[[ Records shown, beginning ]]

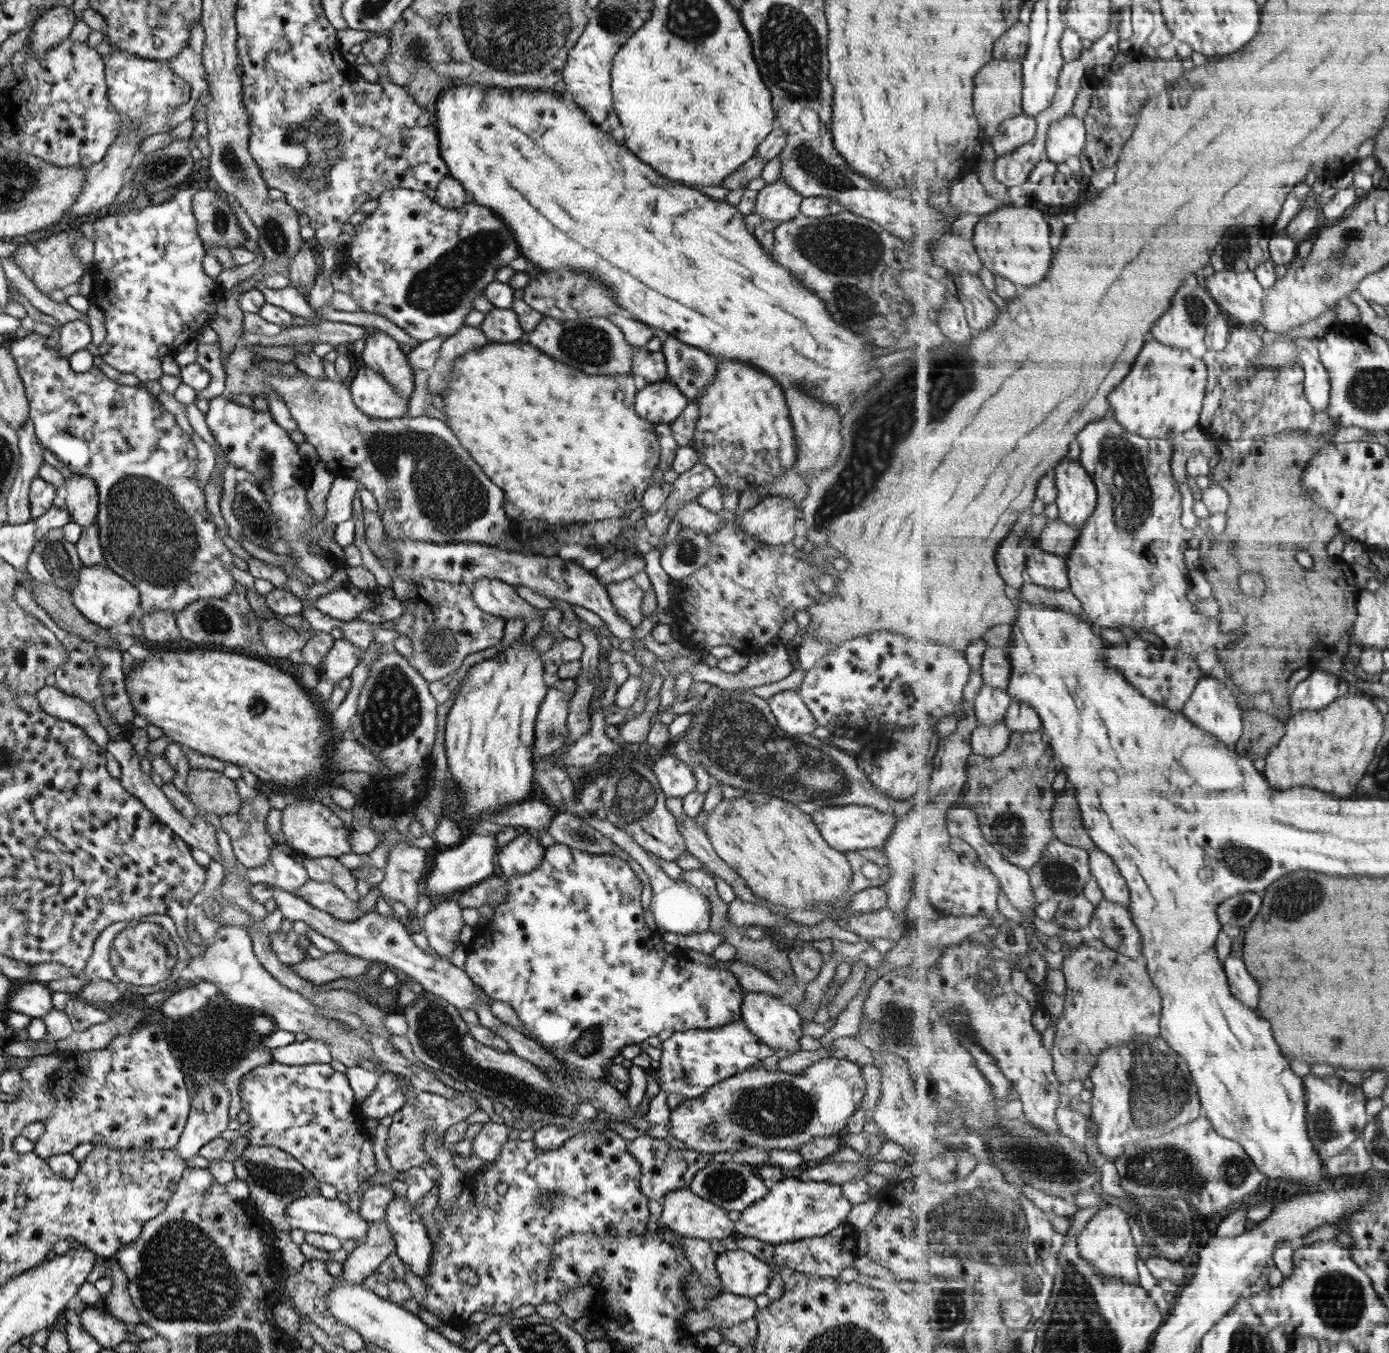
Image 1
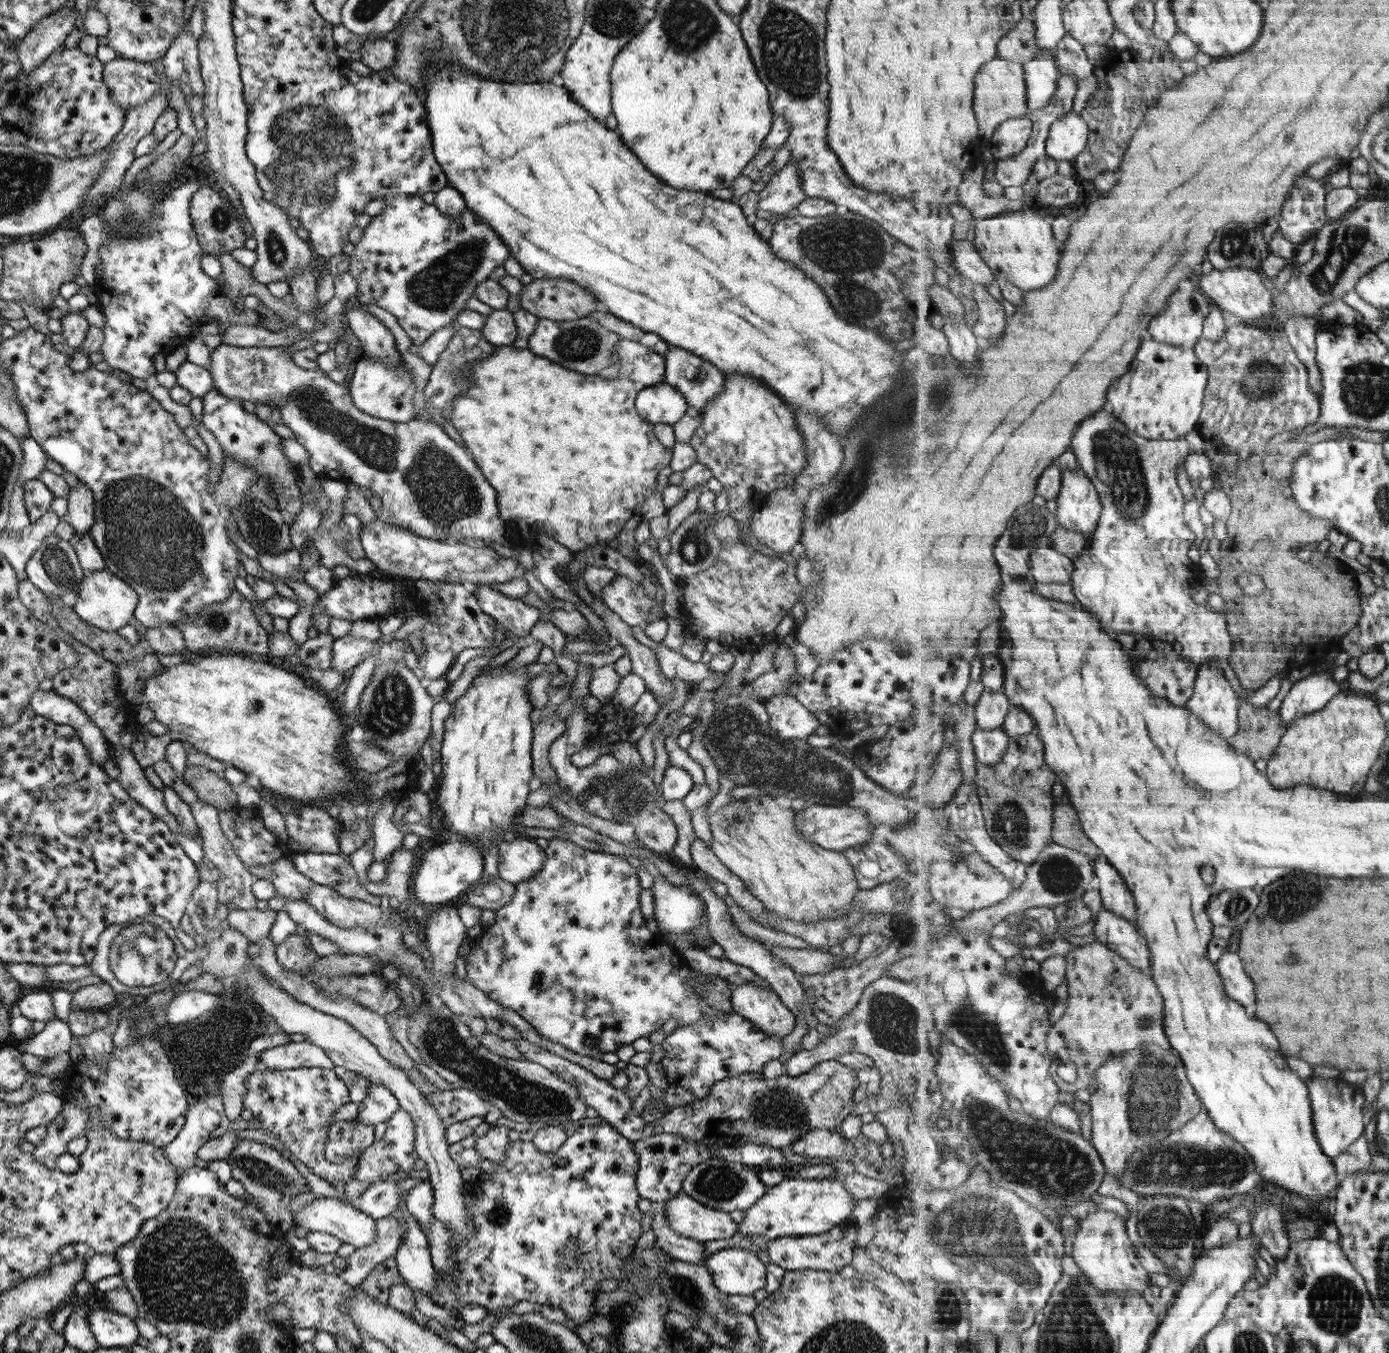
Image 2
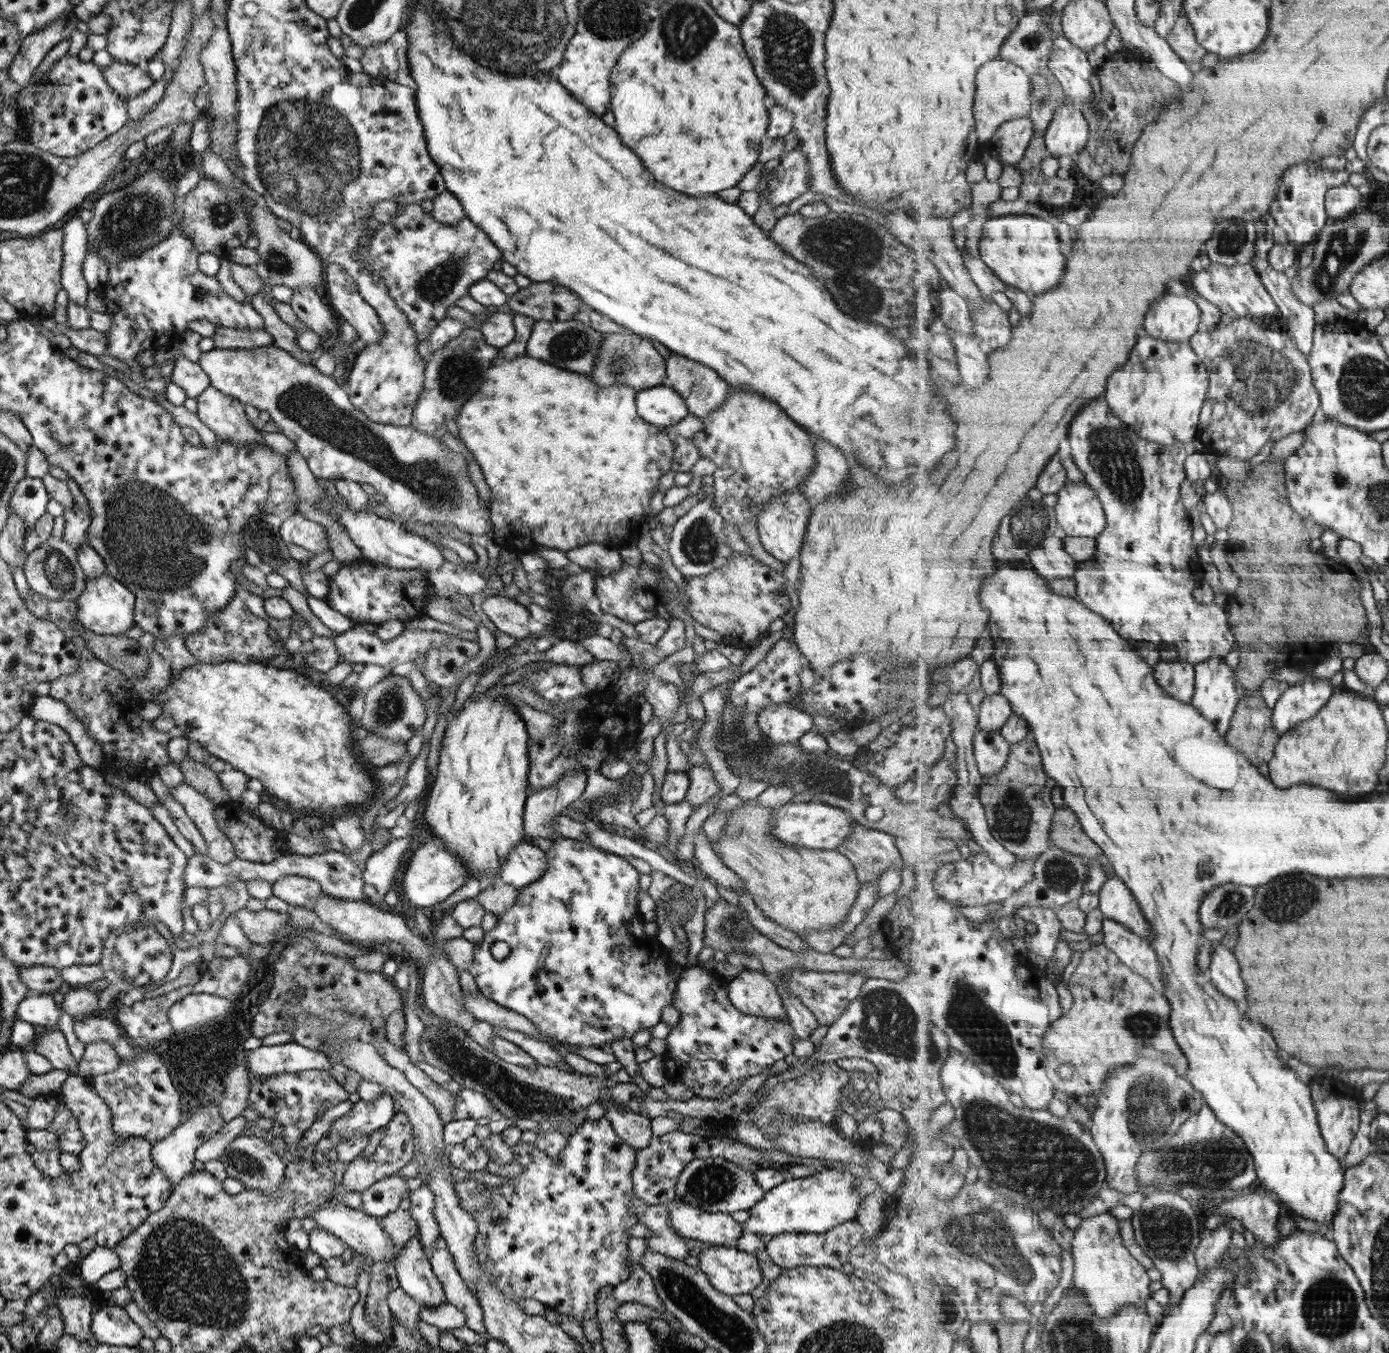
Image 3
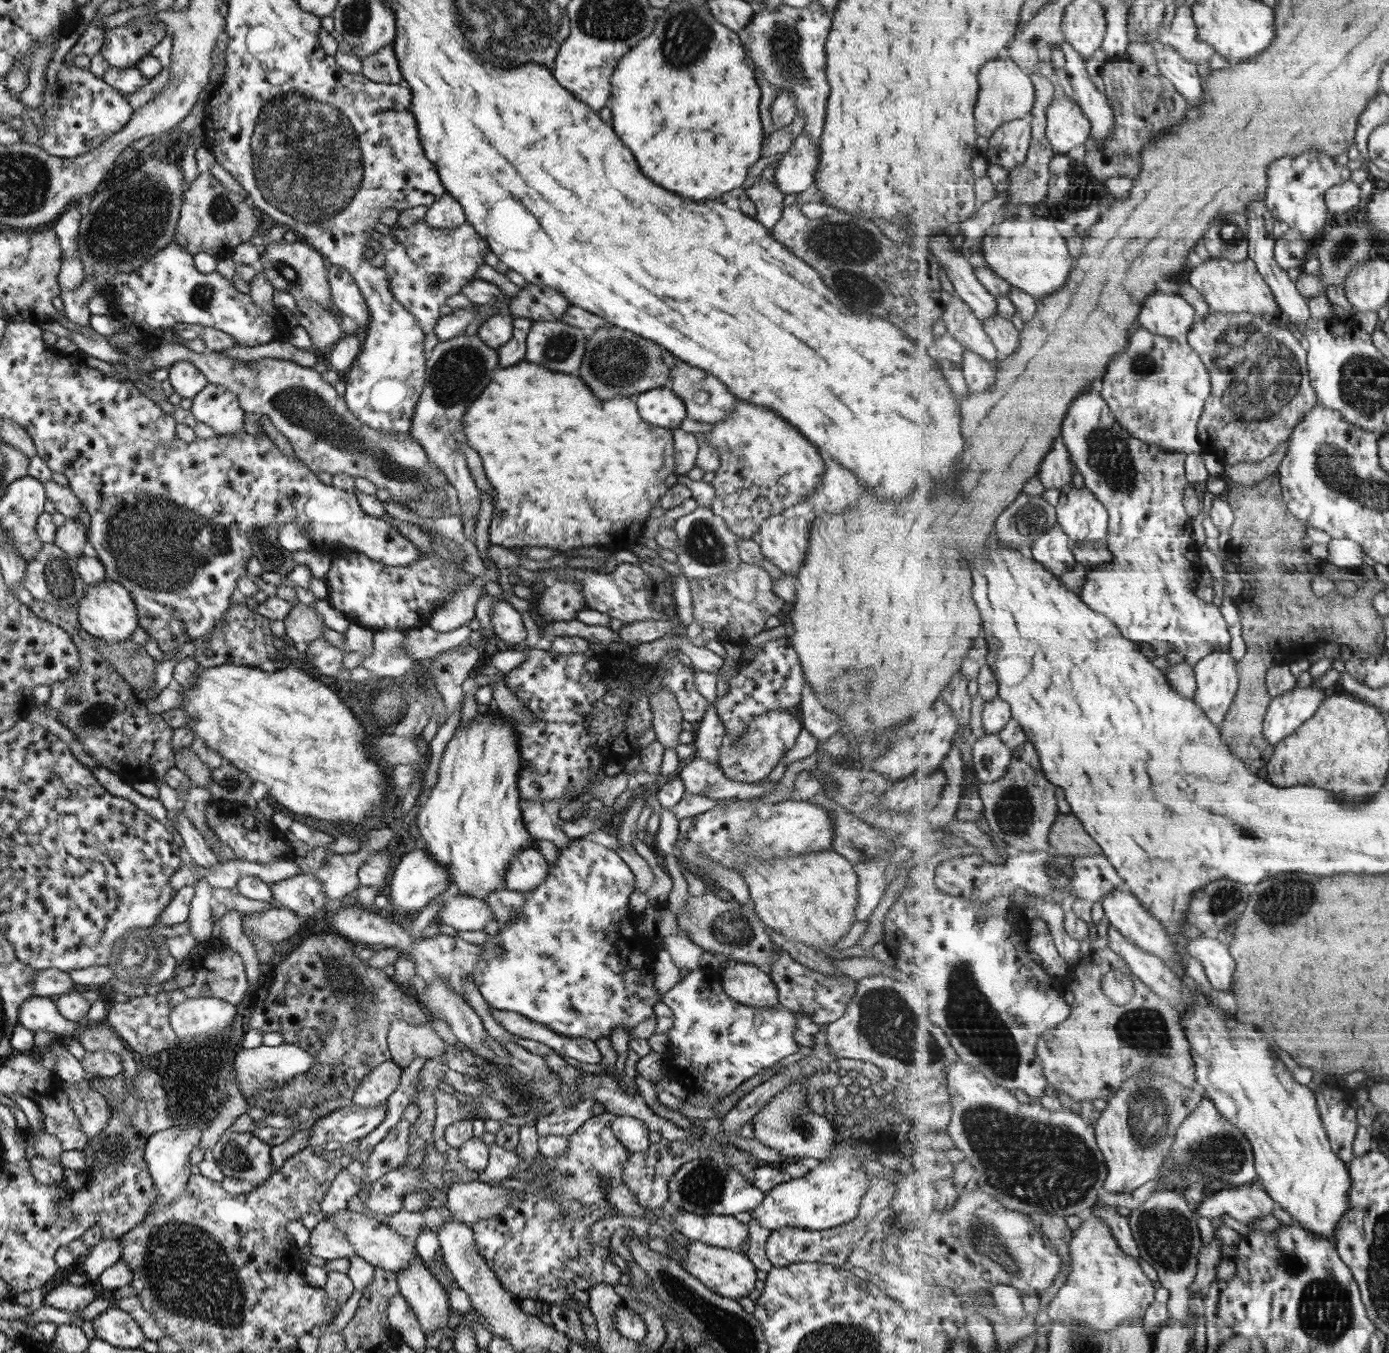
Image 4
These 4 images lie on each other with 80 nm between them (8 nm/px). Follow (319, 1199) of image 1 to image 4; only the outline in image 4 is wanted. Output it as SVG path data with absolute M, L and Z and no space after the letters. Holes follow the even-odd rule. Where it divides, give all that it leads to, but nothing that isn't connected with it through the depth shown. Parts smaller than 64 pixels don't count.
M341 1209L341 1211L333 1213L333 1215L323 1215L318 1218L319 1220L327 1219L327 1222L331 1222L333 1228L339 1230L347 1238L347 1242L353 1246L355 1254L374 1268L382 1268L397 1275L402 1268L406 1268L410 1264L414 1257L412 1240L395 1234L391 1228L379 1224L369 1214L363 1215Z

[[ Records shown, end ]]

◆ **Required action**: All records are to be reproduced exactly; the pictures are to be omitted.

◆ **Solution to this exercise**:
Image 1
Image 2
Image 3
Image 4
These 4 images lie on each other with 80 nm between them (8 nm/px). Follow (319, 1199) of image 1 to image 4; only the outline in image 4 is wanted. Output it as SVG path data with absolute M, L and Z and no space after the letters. Holes follow the even-odd rule. Where it divides, give all that it leads to, but nothing that isn't connected with it through the depth shown. Parts smaller than 64 pixels don't count.
M341 1209L341 1211L333 1213L333 1215L323 1215L318 1218L319 1220L327 1219L327 1222L331 1222L333 1228L339 1230L347 1238L347 1242L353 1246L355 1254L374 1268L382 1268L397 1275L402 1268L406 1268L410 1264L414 1257L412 1240L395 1234L391 1228L379 1224L369 1214L363 1215Z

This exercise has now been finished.